Vestígios de Cecília Meireles no bairro de Sta. Tereza, RJ

Marly Mota
Membro da Academia Pernambucana de Letras

Publicação: 21/07/2018 03:00

Depressa passam os dias, meses e anos. Diz Mário Quintana: Quando se vê, já é sexta-feira! Quando se vê, já é Natal... Vivemos tão pouco! Começamos a viver tão tarde! Tantos livros a reler, como se houvesse diante de mim a eternidade, ou como se ainda houvesse tempo para realizações, agora que sou avó e bisavó, não desisto mesmo! No papel em branco ponho as palavras, tentando prender o tempo de quando tudo era sem pressa, rodando com a ciranda, pulando corda, ouvindo de Sá Ana estória de bichos falantes, relíquias de tempos idos.

Por esse caminho chega-me a lembrança do meu colégio de freiras severas, quando participava da aula de português, em sessão de leituras, me foi dado ler poesia de Cecília Meireles, também da admiração de minha mãe, Maria Digna.
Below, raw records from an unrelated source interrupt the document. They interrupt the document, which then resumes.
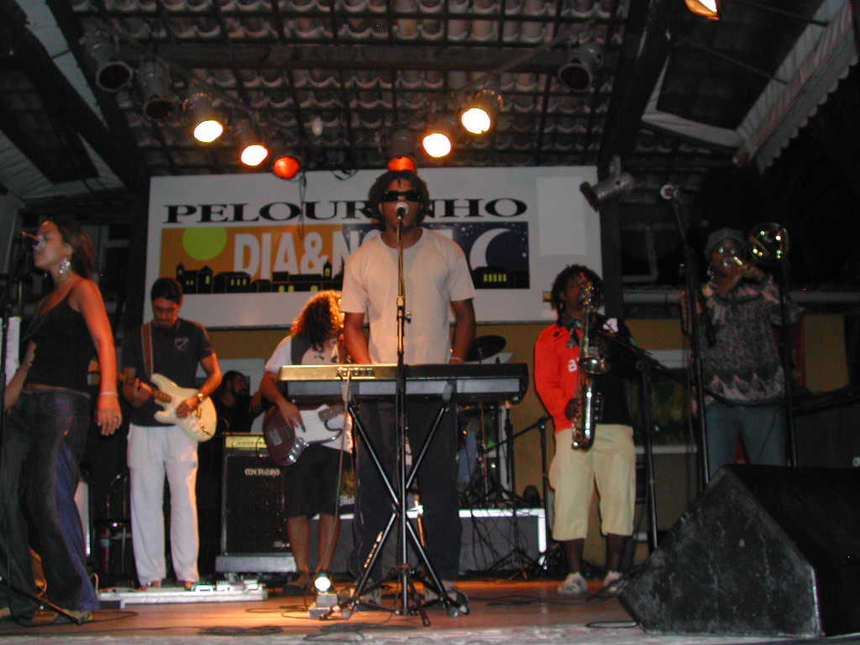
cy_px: 322
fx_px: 944
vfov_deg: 37.7
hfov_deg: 49.0
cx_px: 430
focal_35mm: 38
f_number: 2.8
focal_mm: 8
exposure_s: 1/60
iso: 245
Descobriria depois, as duas tinham a mesma idade e os mesmos olhos azuis. Minha mãe católica fervorosa. Cecília adepta de religiões orientais, não se considerava cristã.

O jornalista Cícero Sandroni, na sua coluna: “Quatro cantos” no jornal Correio da Manhã do Rio em 14-11-1968 noticiou a exposição dos meus primeiros quadros, na residência dos nossos amigos escritor e jornalista, José Condé e de sua amada Luiza, à Rua da Matriz em Botafogo, mesma época em que Mauro Mota foi indicado candidato à vaga da cadeira nº 26 da ABL, com a morte do escritor Gilberto Amado. Passamos a residir três meses no Rio de Janeiro. Do Hotel Florida fizemos nossa casa. Mauro Mota eleito, das sessões semanais nos chegavam o festejado Boletim Semanal de Informações da Academia Brasileira de Letras. O jornalista meu amigo Cícero Sandroni ocupou uma cadeira na ABL. Tempos depois à Presidência. O noticioso Boletim Semanal de Informações da Academia Brasileira de Letra, depois de lido por Mauro Mota, e por mim, passei a arquivá-los. Entre eles, encontrei o depoimento pessoal de Sandroni, destacando a obra e a beleza de Cecília Meireles, ao lhe conceder entrevista para o jornal O Globo, em 1959 sobre A Poesia Brasileira. Na mesma sessão, o amigo, acadêmico Antonio Carlos Secchin, das minhas convivências acompanhando Mauro Mota na ABL. Secchin descreve o famoso encontro fracassado entre Cecília Meireles e o poeta português Fernando Pessoa. Diz Secchin: - Pessoa inopinadamente não compareceu, deixando Cecília a ver navios em frente ao Tejo. Dia seguinte mandara entregar, no hotel em que se hospedava Cecília, o exemplar: A Mensagem, com transbordante dedicatória. Já em 1934/35 Fernando Pessoa reconhecia a altíssima qualidade da poeta, como ele chamou na dedicatória à Cecília.

Nos lugares evocados de outros tempos, ficou o sorriso de Cecília eternizado no retrato que lhe pintou o famoso artista húngaro Arpad Szenes. Na Chácara da Tijuca onde viveu com a avó Benevides, nos Arcos da Lapa, com o bondinho parecendo de brinquedo. Ali onde reina o silêncio, na bela casa colonial com varandas, beiral, telhas e azulejos portugueses,onde Cecília Meireles deixou vestígios da sua presença, dos seus poemas, no bucólico bairro de Santa Teresa.